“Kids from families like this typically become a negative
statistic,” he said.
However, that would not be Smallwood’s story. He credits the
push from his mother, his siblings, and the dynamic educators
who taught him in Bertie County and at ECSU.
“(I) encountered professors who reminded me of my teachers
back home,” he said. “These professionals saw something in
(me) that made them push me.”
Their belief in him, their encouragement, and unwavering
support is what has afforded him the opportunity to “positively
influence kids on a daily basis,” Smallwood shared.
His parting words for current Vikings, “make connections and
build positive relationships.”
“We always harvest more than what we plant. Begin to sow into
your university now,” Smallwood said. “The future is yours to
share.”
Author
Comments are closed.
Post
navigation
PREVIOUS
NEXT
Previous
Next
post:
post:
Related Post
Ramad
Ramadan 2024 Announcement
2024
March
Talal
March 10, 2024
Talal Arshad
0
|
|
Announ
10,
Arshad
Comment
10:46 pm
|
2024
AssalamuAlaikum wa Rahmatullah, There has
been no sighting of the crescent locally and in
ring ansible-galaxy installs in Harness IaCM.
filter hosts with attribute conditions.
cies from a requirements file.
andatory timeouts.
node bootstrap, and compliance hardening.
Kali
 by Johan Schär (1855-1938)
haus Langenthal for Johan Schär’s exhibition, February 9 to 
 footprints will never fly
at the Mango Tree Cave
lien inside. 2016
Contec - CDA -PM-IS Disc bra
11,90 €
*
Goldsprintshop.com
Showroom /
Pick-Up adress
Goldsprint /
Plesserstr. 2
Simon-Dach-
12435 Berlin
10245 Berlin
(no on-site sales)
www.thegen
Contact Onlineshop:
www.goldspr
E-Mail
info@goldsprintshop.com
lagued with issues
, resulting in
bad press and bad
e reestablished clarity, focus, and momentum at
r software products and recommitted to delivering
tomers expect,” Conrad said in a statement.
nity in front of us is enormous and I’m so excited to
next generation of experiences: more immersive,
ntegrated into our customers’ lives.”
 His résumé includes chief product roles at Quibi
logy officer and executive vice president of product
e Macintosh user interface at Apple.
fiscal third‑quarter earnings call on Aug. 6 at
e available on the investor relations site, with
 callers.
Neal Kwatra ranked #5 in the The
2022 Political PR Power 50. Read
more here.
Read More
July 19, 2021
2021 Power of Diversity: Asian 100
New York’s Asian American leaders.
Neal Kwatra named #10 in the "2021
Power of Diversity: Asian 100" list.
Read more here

_ _ _ _ _ _ _

• _What is needed_
Each line of the material should be echoed exactly.

• _Problem solution_
“Kids from families like this typically become a negative
statistic,” he said.
However, that would not be Smallwood’s story. He credits the
push from his mother, his siblings, and the dynamic educators
who taught him in Bertie County and at ECSU.
“(I) encountered professors who reminded me of my teachers
back home,” he said. “These professionals saw something in
(me) that made them push me.”
Their belief in him, their encouragement, and unwavering
support is what has afforded him the opportunity to “positively
influence kids on a daily basis,” Smallwood shared.
His parting words for current Vikings, “make connections and
build positive relationships.”
“We always harvest more than what we plant. Begin to sow into
your university now,” Smallwood said. “The future is yours to
share.”
Author
Comments are closed.
Post
navigation
PREVIOUS
NEXT
Previous
Next
post:
post:
Related Post
Ramad
Ramadan 2024 Announcement
2024
March
Talal
March 10, 2024
Talal Arshad
0
|
|
Announ
10,
Arshad
Comment
10:46 pm
|
2024
AssalamuAlaikum wa Rahmatullah, There has
been no sighting of the crescent locally and in
ring ansible-galaxy installs in Harness IaCM.
filter hosts with attribute conditions.
cies from a requirements file.
andatory timeouts.
node bootstrap, and compliance hardening.
Kali
 by Johan Schär (1855-1938)
haus Langenthal for Johan Schär’s exhibition, February 9 to 
 footprints will never fly
at the Mango Tree Cave
lien inside. 2016
Contec - CDA -PM-IS Disc bra
11,90 €
*
Goldsprintshop.com
Showroom /
Pick-Up adress
Goldsprint /
Plesserstr. 2
Simon-Dach-
12435 Berlin
10245 Berlin
(no on-site sales)
www.thegen
Contact Onlineshop:
www.goldspr
E-Mail
info@goldsprintshop.com
lagued with issues
, resulting in
bad press and bad
e reestablished clarity, focus, and momentum at
r software products and recommitted to delivering
tomers expect,” Conrad said in a statement.
nity in front of us is enormous and I’m so excited to
next generation of experiences: more immersive,
ntegrated into our customers’ lives.”
 His résumé includes chief product roles at Quibi
logy officer and executive vice president of product
e Macintosh user interface at Apple.
fiscal third‑quarter earnings call on Aug. 6 at
e available on the investor relations site, with
 callers.
Neal Kwatra ranked #5 in the The
2022 Political PR Power 50. Read
more here.
Read More
July 19, 2021
2021 Power of Diversity: Asian 100
New York’s Asian American leaders.
Neal Kwatra named #10 in the "2021
Power of Diversity: Asian 100" list.
Read more here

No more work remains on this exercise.